Monday, February 27, 2006

Men Have No Place in 'Monologues'

Opinion
By John Hickey
   West Virginia University at Parkersburg is one of more than 700 colleges and universities, according to Vday.org, where, “as part of the 2006 V-Day College Campaign,” students presented a benefit production of Eve Ensler’s The Vagina Monologues to raise awareness and funds for local organizations working to end violence against women and girls.
   Vday.org says, “V-Day’s mission is simple. It demands that the violence must end. It proclaims Valentine’s Day as V-Day until the violence stops.”
   The play and the political movement growing from the play are increasingly controversial. Some see The Vagina Monologues as the center of a vitally important cause, “the bible for a new generation of women,” as the WVUP program for its Feb. 16 performance says. There is no doubt that the movement has raised funds to combat violence against women, but some nevertheless see the play and its politics as an insidious undermining of our cultural values.
   As the New York Times reported Feb.18, some religious schools have banned the play. Providence College president Rev. Brian Shanley said, “Far from celebrating the complexity and mystery of female sexuality, The Vagina Monologues simplifies and demystifies it by reducing it to the vagina.”
   Christina Hoff Sommers, author of Who Stole Feminism?, says, in Sex, Lies, and the Vagina Monologues, “Bullying a nation into giving up one of its most charming and hopeful holidays does nothing to help women. It’s a divisive and alienating cause.”
   Last May in the National Review, Sommers said, “V-Day has now replaced Valentine’s Day on more than 500 college campuses…. The high point of the day is a performance of Ensler’s raunchy play, which consists of various women talking in graphic, and I mean graphic, terms about their intimate anatomy. The play is poisonously anti-male. Its only romantic scene, if you can call it that, takes place when a 24-year-old woman seduces a young girl. (In the original version she was 13 years old, but in a more recent version is played as a 16-year-old.) The woman invites the girl into her car, takes her to her house, plies her with vodka, and seduces her. What might seem like a scene from a public-service kidnapping-prevention video shown to schoolchildren becomes, in Ensler’s play, ‘a kind of heaven.’”
   I attended the WVUP Feb. 16 production, where the audience was invited to stay after the performance and talk with the actors and with director Barbara Harris.
   The young women who performed the play clearly had worked devotedly to bringing the monologues to the stage, in a permanent personal achievement for each of them. I think the play as a whole was well done, but one aspect of the setting is unfair to the actors.

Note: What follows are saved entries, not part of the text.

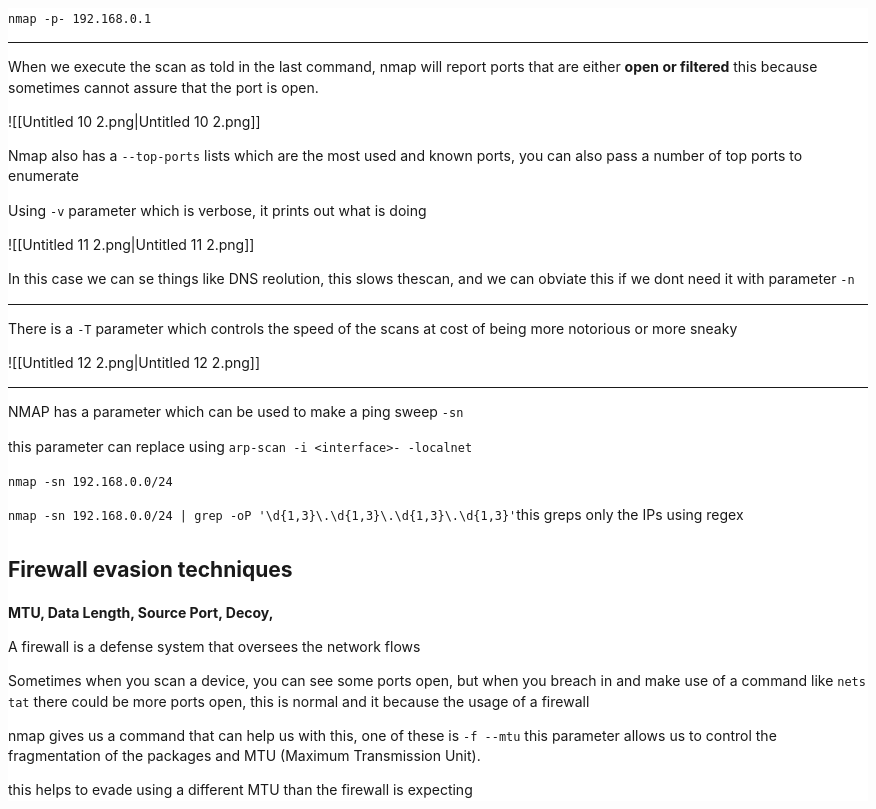 `nmap -p- 192.168.0.1`

---

When we execute the scan as told in the last command, nmap will report ports that are either **open or filtered** this because sometimes cannot assure that the port is open.

![[Untitled 10 2.png|Untitled 10 2.png]]

  

Nmap also has a `--top-ports` lists which are the most used and known ports, you can also pass a number of top ports to enumerate

  

Using `-v` parameter which is verbose, it prints out what is doing

![[Untitled 11 2.png|Untitled 11 2.png]]

In this case we can se things like DNS reolution, this slows thescan, and we can obviate this if we dont need it with parameter `-n`

---

There is a `-T` parameter which controls the speed of the scans at cost of being more notorious or more sneaky

![[Untitled 12 2.png|Untitled 12 2.png]]

---

NMAP has a parameter which can be used to make a ping sweep `-sn`

this parameter can replace using `arp-scan -i <interface>- -localnet`

`nmap -sn 192.168.0.0/24`

`nmap -sn 192.168.0.0/24 | grep -oP '\d{1,3}\.\d{1,3}\.\d{1,3}\.\d{1,3}'`this greps only the IPs using regex

  

## Firewall evasion techniques

**MTU, Data Length, Source Port, Decoy,**

A firewall is a defense system that oversees the network flows

  

Sometimes when you scan a device, you can see some ports open, but when you breach in and make use of a command like `netstat` there could be more ports open, this is normal and it because the usage of a firewall

  

nmap gives us a command that can help us with this, one of these is `-f --mtu` this parameter allows us to control the fragmentation of the packages and MTU (Maximum Transmission Unit).

this helps to evade using a different MTU than the firewall is expecting

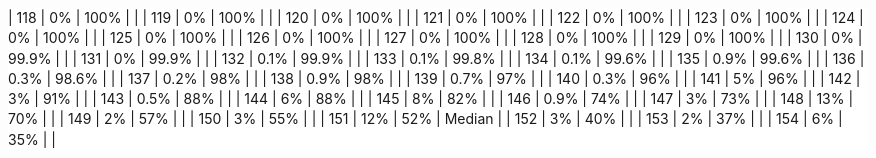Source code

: | 118 | 0% | 100% |  |
| 119 | 0% | 100% |  |
| 120 | 0% | 100% |  |
| 121 | 0% | 100% |  |
| 122 | 0% | 100% |  |
| 123 | 0% | 100% |  |
| 124 | 0% | 100% |  |
| 125 | 0% | 100% |  |
| 126 | 0% | 100% |  |
| 127 | 0% | 100% |  |
| 128 | 0% | 100% |  |
| 129 | 0% | 100% |  |
| 130 | 0% | 99.9% |  |
| 131 | 0% | 99.9% |  |
| 132 | 0.1% | 99.9% |  |
| 133 | 0.1% | 99.8% |  |
| 134 | 0.1% | 99.6% |  |
| 135 | 0.9% | 99.6% |  |
| 136 | 0.3% | 98.6% |  |
| 137 | 0.2% | 98% |  |
| 138 | 0.9% | 98% |  |
| 139 | 0.7% | 97% |  |
| 140 | 0.3% | 96% |  |
| 141 | 5% | 96% |  |
| 142 | 3% | 91% |  |
| 143 | 0.5% | 88% |  |
| 144 | 6% | 88% |  |
| 145 | 8% | 82% |  |
| 146 | 0.9% | 74% |  |
| 147 | 3% | 73% |  |
| 148 | 13% | 70% |  |
| 149 | 2% | 57% |  |
| 150 | 3% | 55% |  |
| 151 | 12% | 52% | Median |
| 152 | 3% | 40% |  |
| 153 | 2% | 37% |  |
| 154 | 6% | 35% |  |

   In parts of the play, the actors portray erotic communication with other women, acting out orgasm and describing homoerotic sexual encounters. Other parts of the play seek communion in sorrow or anger or in the tenderness of women for each other, but the connection is primarily sought with other women. I have no objection to this; I think it’s a good thing to have events done by women for women, and I don’t seek here to influence how women conduct these events. With an audience of all women, I imagine the actors could find the play a very freeing experience,
   But the actors seemed blocked by the presence of men who could be their teachers or the fathers or uncles of their friends. I brought up in the discussion afterward the image of a male teacher talking with a young woman about her vagina. Everyone on stage seemed to strongly agree it would be an inappropriate conversation. But if a conversation with certain men about her vagina is inappropriate, then having those same men in the audience is going to block a young woman actor in this play from freely expressing herself, and I don’t think that in this case the solution is for the actor is to give herself over more completely to the role, any more than she would want to override a feeling of inappropriateness by giving herself over more completely to a conversation with a friend’s uncle about her vagina.

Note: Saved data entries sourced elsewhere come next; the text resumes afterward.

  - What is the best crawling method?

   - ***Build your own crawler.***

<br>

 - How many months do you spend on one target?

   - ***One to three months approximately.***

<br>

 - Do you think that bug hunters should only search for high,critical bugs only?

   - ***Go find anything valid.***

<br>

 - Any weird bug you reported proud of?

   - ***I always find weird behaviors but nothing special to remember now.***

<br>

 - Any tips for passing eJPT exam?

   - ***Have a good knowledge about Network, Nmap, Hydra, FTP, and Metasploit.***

   A man in the audience, especially a man who has been a father or teacher to girls, will feel (or should feel) morally constrained from entering into the erotic communion the play seeks with women or into the celebration of sexual profligacy portrayed by these apparently unmarried young women whose reputation and chasteness and indeed virginality (in at least the psychological sense) he feels obliged to nurture and respect. He will want to support the actors but he will feel morally obliged to psychologically (if not physically) withdraw from the play, because he has no place in the eroticism between women or in the discussion of these young women’s genitals. Even when he tries to disappear into his seat, though, he will remain a voyeur, and this disruption of his participation will interfere with the actors’ communication with the audience and thus harm the play. To the extent that men in the audience are lecherous, the situation of course becomes even worse.

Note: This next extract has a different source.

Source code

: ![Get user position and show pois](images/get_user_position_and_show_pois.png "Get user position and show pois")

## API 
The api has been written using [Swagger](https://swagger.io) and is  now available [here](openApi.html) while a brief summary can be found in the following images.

   Though I  regret the absence from the play of any mention of a good relationship between a woman and a man, especially given the movement to make this a perennial Valentine’s Day play, I don’t contest the play’s role as a vehicle for women to communicate with each other. But inviting  men to this play is like inviting men off the street to your daughter’s pajama party and urging her to talk to them about her genitals and sexual urgings. Urging her further to talk about violence to women does not solve the problem I’m addressing, which in fact weakens the focus on violence to women.
   I suggest that a disclaimer be published which lets people know that it may be morally inappropriate for men to attend The Vagina Monologues. Women must decide whether it is morally appropriate for women.